Data entries →

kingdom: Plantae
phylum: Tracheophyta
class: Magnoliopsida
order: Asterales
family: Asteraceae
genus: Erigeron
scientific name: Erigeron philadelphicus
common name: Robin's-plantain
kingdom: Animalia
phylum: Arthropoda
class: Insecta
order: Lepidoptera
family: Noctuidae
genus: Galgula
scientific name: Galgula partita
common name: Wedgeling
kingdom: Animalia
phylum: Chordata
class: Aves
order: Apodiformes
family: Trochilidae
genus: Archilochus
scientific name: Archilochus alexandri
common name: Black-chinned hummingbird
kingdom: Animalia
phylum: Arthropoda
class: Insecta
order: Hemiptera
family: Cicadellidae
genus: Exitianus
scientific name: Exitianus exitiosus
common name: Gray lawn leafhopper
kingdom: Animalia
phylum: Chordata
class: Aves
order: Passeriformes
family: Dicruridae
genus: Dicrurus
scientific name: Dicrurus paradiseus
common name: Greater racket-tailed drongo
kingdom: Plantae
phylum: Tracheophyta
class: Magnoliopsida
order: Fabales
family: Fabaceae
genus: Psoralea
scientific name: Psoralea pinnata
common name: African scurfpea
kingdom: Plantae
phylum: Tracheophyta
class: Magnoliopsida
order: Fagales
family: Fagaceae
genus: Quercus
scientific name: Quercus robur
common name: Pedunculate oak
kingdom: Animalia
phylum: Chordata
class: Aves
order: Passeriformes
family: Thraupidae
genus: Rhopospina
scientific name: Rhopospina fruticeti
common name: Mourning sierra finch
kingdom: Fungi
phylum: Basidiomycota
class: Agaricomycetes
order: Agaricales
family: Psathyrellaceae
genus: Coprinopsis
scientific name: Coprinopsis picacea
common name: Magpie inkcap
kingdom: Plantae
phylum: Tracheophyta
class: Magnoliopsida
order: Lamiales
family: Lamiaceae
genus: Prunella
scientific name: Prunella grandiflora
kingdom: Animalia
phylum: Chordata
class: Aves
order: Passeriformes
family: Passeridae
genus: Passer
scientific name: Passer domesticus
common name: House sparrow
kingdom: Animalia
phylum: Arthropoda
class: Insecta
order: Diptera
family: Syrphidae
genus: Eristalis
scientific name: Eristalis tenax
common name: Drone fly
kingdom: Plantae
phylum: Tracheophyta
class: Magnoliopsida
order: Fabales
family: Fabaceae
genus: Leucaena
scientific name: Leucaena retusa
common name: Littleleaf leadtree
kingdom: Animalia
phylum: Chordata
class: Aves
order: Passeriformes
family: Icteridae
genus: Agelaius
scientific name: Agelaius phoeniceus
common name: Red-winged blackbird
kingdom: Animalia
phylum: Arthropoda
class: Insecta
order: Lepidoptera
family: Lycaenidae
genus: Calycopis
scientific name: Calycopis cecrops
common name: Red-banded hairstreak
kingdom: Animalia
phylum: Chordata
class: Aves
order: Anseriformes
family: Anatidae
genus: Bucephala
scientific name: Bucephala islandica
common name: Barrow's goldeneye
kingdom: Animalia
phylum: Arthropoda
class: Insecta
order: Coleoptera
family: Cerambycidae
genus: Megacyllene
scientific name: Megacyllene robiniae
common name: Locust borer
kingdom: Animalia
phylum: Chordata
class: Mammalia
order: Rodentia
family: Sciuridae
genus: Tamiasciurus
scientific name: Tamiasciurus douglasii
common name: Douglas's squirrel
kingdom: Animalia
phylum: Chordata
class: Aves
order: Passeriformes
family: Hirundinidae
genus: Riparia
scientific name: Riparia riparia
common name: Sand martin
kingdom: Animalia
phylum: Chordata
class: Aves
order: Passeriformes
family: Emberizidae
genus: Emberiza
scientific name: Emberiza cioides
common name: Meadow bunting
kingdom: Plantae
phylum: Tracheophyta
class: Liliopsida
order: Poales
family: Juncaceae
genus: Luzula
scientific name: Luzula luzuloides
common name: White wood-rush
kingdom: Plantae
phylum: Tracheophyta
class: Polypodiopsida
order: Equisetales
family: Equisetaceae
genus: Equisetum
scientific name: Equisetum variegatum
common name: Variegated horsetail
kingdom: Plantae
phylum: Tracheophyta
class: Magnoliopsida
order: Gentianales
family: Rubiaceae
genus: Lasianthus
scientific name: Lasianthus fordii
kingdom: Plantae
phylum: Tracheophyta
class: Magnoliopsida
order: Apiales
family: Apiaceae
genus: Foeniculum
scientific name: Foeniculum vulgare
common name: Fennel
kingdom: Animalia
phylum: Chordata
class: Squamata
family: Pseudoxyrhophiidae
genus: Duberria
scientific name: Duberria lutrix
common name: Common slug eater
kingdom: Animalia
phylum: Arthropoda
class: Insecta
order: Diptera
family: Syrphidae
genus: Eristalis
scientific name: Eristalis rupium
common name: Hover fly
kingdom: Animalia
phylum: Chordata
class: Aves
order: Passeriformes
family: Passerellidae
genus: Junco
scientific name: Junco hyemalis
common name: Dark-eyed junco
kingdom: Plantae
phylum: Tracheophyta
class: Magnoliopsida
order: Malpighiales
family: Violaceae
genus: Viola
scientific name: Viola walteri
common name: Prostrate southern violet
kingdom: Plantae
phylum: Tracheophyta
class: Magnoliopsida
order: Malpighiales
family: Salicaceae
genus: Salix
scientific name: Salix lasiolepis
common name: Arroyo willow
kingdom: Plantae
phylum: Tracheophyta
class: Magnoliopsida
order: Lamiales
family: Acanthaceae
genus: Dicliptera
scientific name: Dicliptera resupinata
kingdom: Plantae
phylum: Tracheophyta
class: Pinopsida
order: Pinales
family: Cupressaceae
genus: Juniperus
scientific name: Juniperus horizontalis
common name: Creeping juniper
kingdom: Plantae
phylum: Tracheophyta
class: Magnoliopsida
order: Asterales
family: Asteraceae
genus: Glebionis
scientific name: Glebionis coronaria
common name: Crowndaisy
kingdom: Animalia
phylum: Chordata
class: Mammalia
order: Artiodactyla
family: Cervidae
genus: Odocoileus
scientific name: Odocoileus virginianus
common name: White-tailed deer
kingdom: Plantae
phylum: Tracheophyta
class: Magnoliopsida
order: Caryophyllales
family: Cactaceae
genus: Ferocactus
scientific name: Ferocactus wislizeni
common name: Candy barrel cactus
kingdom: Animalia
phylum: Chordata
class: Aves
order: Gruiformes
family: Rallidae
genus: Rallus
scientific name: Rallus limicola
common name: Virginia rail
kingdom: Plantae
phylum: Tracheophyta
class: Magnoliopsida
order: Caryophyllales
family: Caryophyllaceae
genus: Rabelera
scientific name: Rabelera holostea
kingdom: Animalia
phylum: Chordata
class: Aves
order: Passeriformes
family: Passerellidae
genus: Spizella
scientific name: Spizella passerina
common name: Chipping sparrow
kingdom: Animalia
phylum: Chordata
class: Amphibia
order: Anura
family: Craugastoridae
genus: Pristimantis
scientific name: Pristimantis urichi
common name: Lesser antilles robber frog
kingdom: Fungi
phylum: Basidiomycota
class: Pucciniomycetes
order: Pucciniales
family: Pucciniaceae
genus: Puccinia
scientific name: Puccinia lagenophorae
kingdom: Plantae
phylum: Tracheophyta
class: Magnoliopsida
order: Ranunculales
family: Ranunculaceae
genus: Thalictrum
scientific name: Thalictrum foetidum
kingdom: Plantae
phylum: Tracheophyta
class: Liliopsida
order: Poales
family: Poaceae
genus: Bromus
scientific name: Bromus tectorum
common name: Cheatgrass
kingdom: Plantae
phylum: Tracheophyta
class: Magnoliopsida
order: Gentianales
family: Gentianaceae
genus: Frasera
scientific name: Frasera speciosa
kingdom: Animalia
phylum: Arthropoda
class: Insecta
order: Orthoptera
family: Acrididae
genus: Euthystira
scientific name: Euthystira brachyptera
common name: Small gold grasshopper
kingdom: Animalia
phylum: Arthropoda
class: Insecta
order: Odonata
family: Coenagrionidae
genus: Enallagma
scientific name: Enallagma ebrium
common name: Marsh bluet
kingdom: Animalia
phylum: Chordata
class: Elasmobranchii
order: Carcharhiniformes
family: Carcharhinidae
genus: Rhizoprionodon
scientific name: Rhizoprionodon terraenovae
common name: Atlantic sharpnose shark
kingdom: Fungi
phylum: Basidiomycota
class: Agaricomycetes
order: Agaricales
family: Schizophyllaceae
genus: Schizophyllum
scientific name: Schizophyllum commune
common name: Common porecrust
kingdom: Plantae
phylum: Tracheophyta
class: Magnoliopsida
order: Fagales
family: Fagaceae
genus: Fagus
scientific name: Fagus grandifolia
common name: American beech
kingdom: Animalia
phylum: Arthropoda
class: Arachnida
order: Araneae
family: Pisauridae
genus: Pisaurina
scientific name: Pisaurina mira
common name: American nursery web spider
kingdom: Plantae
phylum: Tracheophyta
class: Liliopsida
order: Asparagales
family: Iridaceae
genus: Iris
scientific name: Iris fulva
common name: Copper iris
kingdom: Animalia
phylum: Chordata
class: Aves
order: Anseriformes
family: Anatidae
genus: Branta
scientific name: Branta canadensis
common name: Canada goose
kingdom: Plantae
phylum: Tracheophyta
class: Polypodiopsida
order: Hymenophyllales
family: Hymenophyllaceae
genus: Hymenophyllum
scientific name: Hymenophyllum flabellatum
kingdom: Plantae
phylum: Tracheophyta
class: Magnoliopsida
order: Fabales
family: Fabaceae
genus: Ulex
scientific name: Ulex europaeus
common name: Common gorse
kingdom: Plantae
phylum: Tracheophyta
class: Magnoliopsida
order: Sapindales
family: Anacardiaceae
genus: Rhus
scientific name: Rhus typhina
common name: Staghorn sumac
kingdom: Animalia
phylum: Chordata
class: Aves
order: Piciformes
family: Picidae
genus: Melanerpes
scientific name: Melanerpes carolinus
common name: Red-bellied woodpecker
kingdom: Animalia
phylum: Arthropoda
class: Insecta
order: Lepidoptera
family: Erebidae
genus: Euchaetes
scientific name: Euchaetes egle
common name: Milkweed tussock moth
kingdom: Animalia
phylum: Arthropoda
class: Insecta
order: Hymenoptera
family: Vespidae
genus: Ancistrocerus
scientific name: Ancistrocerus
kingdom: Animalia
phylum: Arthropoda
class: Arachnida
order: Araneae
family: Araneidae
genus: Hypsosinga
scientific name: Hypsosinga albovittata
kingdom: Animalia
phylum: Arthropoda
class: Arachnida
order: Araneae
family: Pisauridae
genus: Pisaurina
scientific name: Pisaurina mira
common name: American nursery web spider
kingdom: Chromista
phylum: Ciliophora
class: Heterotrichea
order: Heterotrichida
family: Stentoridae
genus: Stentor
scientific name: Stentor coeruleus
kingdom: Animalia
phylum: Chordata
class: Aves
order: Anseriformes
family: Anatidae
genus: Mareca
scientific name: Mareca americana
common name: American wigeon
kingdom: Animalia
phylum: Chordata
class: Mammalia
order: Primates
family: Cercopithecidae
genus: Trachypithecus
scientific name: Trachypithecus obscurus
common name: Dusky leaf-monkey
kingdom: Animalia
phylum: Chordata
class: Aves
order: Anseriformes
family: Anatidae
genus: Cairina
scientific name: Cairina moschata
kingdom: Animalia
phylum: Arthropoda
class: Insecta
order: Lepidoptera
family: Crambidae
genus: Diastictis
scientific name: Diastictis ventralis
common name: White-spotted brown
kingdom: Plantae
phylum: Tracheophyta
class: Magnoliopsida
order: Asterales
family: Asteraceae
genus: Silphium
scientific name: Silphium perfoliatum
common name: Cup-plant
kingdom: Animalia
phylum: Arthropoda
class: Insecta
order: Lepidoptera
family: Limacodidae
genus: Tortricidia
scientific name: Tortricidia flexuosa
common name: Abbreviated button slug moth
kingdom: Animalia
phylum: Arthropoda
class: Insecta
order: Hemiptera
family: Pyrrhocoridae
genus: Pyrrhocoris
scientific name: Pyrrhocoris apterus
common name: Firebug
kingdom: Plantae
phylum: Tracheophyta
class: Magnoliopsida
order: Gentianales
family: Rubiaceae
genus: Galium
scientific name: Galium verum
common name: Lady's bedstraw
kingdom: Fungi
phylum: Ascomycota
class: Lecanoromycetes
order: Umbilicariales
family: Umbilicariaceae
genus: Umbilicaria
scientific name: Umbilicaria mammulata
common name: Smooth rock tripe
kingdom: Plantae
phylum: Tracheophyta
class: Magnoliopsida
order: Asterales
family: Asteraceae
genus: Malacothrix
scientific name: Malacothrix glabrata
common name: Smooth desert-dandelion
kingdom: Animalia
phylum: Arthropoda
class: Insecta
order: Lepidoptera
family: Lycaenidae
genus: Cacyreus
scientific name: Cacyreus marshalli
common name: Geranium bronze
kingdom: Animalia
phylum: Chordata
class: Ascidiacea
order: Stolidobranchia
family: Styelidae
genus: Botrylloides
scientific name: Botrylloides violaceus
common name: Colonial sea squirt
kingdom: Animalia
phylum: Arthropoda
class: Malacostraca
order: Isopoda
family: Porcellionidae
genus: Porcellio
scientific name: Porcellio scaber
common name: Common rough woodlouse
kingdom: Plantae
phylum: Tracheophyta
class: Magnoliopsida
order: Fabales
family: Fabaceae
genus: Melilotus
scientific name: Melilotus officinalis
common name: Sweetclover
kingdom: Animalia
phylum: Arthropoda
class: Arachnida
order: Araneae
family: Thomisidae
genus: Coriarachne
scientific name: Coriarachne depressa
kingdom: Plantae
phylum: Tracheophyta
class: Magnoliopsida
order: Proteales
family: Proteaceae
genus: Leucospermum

Written request → Quote the listing lines exactly, beginning at the line that contains "common name: Wedgeling" and stopping after the line that contains "scientific name: Exitianus exitiosus".

The solution →
common name: Wedgeling
kingdom: Animalia
phylum: Chordata
class: Aves
order: Apodiformes
family: Trochilidae
genus: Archilochus
scientific name: Archilochus alexandri
common name: Black-chinned hummingbird
kingdom: Animalia
phylum: Arthropoda
class: Insecta
order: Hemiptera
family: Cicadellidae
genus: Exitianus
scientific name: Exitianus exitiosus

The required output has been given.